Fachin evita novo foco de crise no STF
Rafael Moraes Moura
O Globo
Apesar de o ministro Alexandre de Moraes ter desengavetado e enviado para julgamento uma ação do PT de 2021 que pretende limitar os acordos de colaboração premiada, o presidente do Supremo Tribunal Federal (STF), Edson Fachin, tem dado sinais de que não pretende pautar tão cedo a controvérsia para análise nas sessões plenárias da Corte
No último dia 6, Moraes pediu a inclusão da ação do PT na pauta das sessões presenciais do STF, mas a tendência é que Fachin não paute o processo tão cedo. Interlocutores apontam que as pautas de julgamento dos meses de abril e maio já foram divulgadas pela presidência da Corte, a quem cabe definir o que será analisado nas sessões presenciais, que ocorrem às quartas e quintas-feiras. E nelas não está a ação do PT.
PREVENÇÃO – Protocolada em dezembro de 2021, quando o PT ainda protestava contra as delações da Lava-Jato, a ação foi distribuída por prevenção a Alexandre de Moraes, já que ele é relator de outra ação, apresentada por PT e PDT, que trata do destino de valores obtidos com condenações e delações premiadas.
Nesse meio tempo, o próprio Moraes homologou o acordo de colaboração premiada do ajudante de ordens de Jair Bolsonaro, o tenente-coronel Mauro Cid, que teve papel central no processo da trama golpista, em que o ex-presidente e outros réus foram condenados. A delação foi feita apesar da opinião contrária da Procuradoria-Geral da República (PGR)
O ministro só decidiu desengavetar a ação no início de abril, com outro processo de delação em curso, o de Daniel Vorcaro, dono do Master, que está preso na sede da superintendência da PF em Brasília. Moraes é ele próprio um alvo em potencial da delação, já que os advogados do banqueiro têm garantido aos investigadores que a delação será séria e completa.

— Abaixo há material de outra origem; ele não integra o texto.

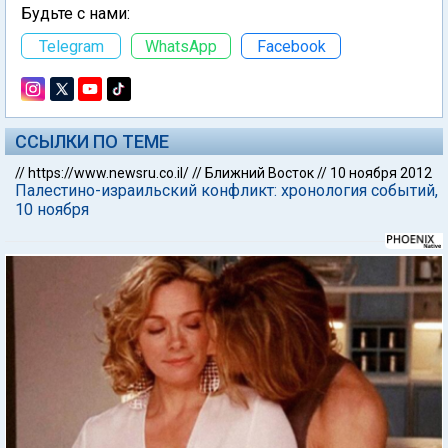
Будьте с нами:
Telegram
WhatsApp
Facebook
ССЫЛКИ ПО ТЕМЕ
//
https://www.newsru.co.il/
//
Ближний Восток
//
10 ноября 2012
Палестино-израильский конфликт: хронология событий,
10 ноября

CONTRATO MILONÁRIO – Um dos pontos que podem ser esclarecidos na delação de Vorcaro é o contrato que o banco fechou em 2024 com o escritório da mulher de Moraes, Viviane Barci de Moraes, que previa pagamento de R$ 130 milhões de reais ao longo de três anos para a prestação de serviços junto ao Executivo e ao Legislativo em Brasília.
Outro alvo potencial de uma delação de Vorcaro é Dias Tofoli, um dos sócios da Maridt, empresa sócia de um hotel de luxo localizado em Ribeirão Claro (PR) que vendeu em 2021 uma parte do empreendimento ao fundo controlado pelo empresário e pastor Fabiano Zettel, cunhado de Vorcaro que também é investigado no inquérito do Master
REFLEXOS – Para a ala do STF que atua fora da órbita de Moraes e de Gilmar Mendes, um eventual julgamento do caso pode produzir reflexos nas investigações do caso e dificultar o fechamento de um acordo entre Vorcaro, a Polícia Federal e a Procuradoria-Geral da República (PGR) – que ainda depende do aval do ministro do STF André Mendonça.

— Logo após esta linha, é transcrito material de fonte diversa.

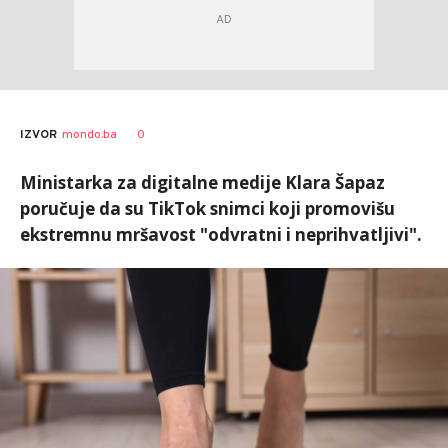
0
IZVOR
mondo.ba
Ministarka za digitalne medije Klara Šapaz
poručuje da su TikTok snimci koji promovišu
ekstremnu mršavost "odvratni i neprihvatljivi".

Na ação, o PT critica o que considera “abuso estatal na decretação de prisões preventivas injustificadas” para “ensejar colaborações forçadas”. “Não se pode admitir que um juiz ignore a violação do direito – inegociável – à liberdade e homologue acordo gerado em condições de sua violação”, sustenta o partido, ao pedir a anulação de delações premiadas que resultaram de acordos com réu que “se encontre em prisão cautelar manifestamente ilegal”.
Uma das preocupações de Fachin é que o julgamento da ação sobre delações se transforme em um novo foco de disputa no tribunal, que acaba de passar por um abalo com o pedido de indiciamento de Moraes, Gilmar Mendes e Dias Toffoli em relatório da CPI do Crime Organizado.
ARTICULAÇÃO – O texto do senador Alessandro Vieira (MDB-SE), no entanto, acabou rejeitado pela própria comissão após uma articulação nos bastidores que mobilizou a base aliada do governo Lula, o presidente do Senado, Davi Alcolumbre (União Brasil-AP) e integrantes do próprio STF – Gilmar e Moraes, especialmente.
Tudo o que Fachin não precisa é de mais ruído entre os ministros e de decisões que prejudiquem ainda mais a imagem do Supremo perante a opinião pública, aprofundando a crise institucional da Corte. É por isso que, por enquanto, a ação que Moraes quer tanto julgar não deve sair da gaveta de Fachin.